By Patrick Fox
The Atlanta Journal-Constitution
Building a house or updating your kitchen in Milton will become more expensive, but putting in a cell tower will really cost you.
On Monday night, the City Council instituted new fees for plan reviews on new home construction and certain renovations to existing homes. It also adopted fees for taxis, tree lovers and telecommunications companies.
The new fees are housekeeping measures the city had not addressed since it incorporated four years ago, said City Administrator Chris Lagerbloom.
"Any time we come up with a fee, we do our best to have the fee simply account for what it costs to issue the permit," he said. "If it doesn't do that, it becomes a tax, and that is illegal."
The largest new fees involve the city's new telecommunications ordinance passed in August. Companies will pay a $2,000 application fee, plus actual consulting costs up to $7,500. In addition, companies will pay an operating license fee of $1,000 per tower and $1,000 per antenna array. Finally, the city will charge a $250 legal processing fee and $50 administrative fee for lease applications.
Representatives from AT&T, Verizon Wireless and the Georgia Wireless Association opposed the fees when they were passed Aug. 2, insisting the companies could perform and certify many of the administrative functions.
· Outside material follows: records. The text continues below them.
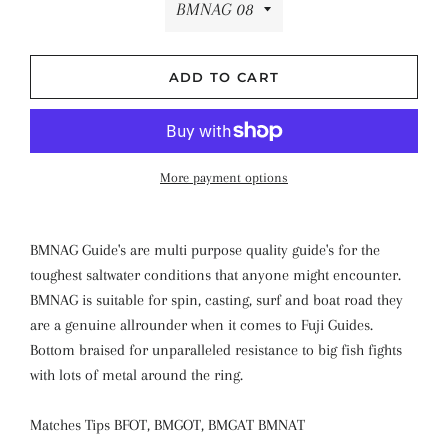
ADD TO CART
More payment options
BMNAG Guide's are multi purpose quality guide's for the
toughest saltwater conditions that anyone might encounter.
BMNAG is suitable for spin, casting, surf and boat road they
are a genuine allrounder when it comes to Fuji Guides.
Bottom braised for unparalleled resistance to big fish fights
with lots of metal around the ring.
Matches Tips BFOT, BMGOT, BMGAT BMNAT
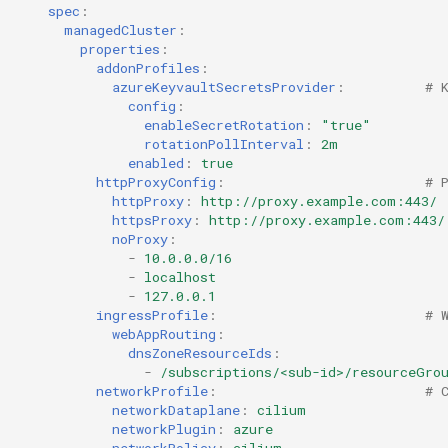
spec
:
managedCluster
:
HPC
properties
:
addonProfiles
:
azureKeyvaultSecretsProvider
:
# 
Hackathon
config
:
enableSecretRotation
:
"true"
Hands-on Learning
rotationPollInterval
:
2m
enabled
:
true
httpProxyConfig
:
# 
HashiCorp
httpProxy
:
http://proxy.example.com:443/
httpsProxy
:
http://proxy.example.com:443/
noProxy
:
HashiCorp License Change
-
10.0.0.0/16
-
localhost
How-To Guides
-
127.0.0.1
ingressProfile
:
# 
webAppRouting
:
Hubble
dnsZoneResourceIds
:
-
/subscriptions/<sub-id>/resourceGro
IPv6 Only Amazon EKS
networkProfile
:
# 
networkDataplane
:
cilium
Clusters using Rafay
networkPlugin
:
azure
networkPolicy
:
cilium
Verizon spokeswoman Sheryl Sellaway said the new fees will ultimately be borne by the customers.
"We do object to these fees," she said. "Our towers are already licensed by the FCC. We see this as a revenue-generating device marketed by consultants."
Sellaway said Verizon is looking at its options relating to the new fees.
City planner Lynn Tully said the telecommunications fees are partly based on the costs for outside consultants to review a company's application. Some other cities handle applications internally, she said.
Alpharetta, for example, has its staff handle telecommunications applications. It charges no licensing fee, and its application fee is less than $100.
Many of the Milton fees established on Monday needed to be set, Tully said, because they were referenced in the city code.
The new plan review fee is $100 on home construction and some renovations. Residents will also now pay $5 for city signs showing an area as a "tree save" site.The city will also charge a $50 annual permit for taxis and a $50 annual permit fee for cab drivers. Until this fall, the city did not have an ordinance regulating vehicles for hire.
Mayor Joe Lockwood and Councilwoman Julie Zahner Bailey came up with a provision that fees should be monitored and reduced if and when costs go down.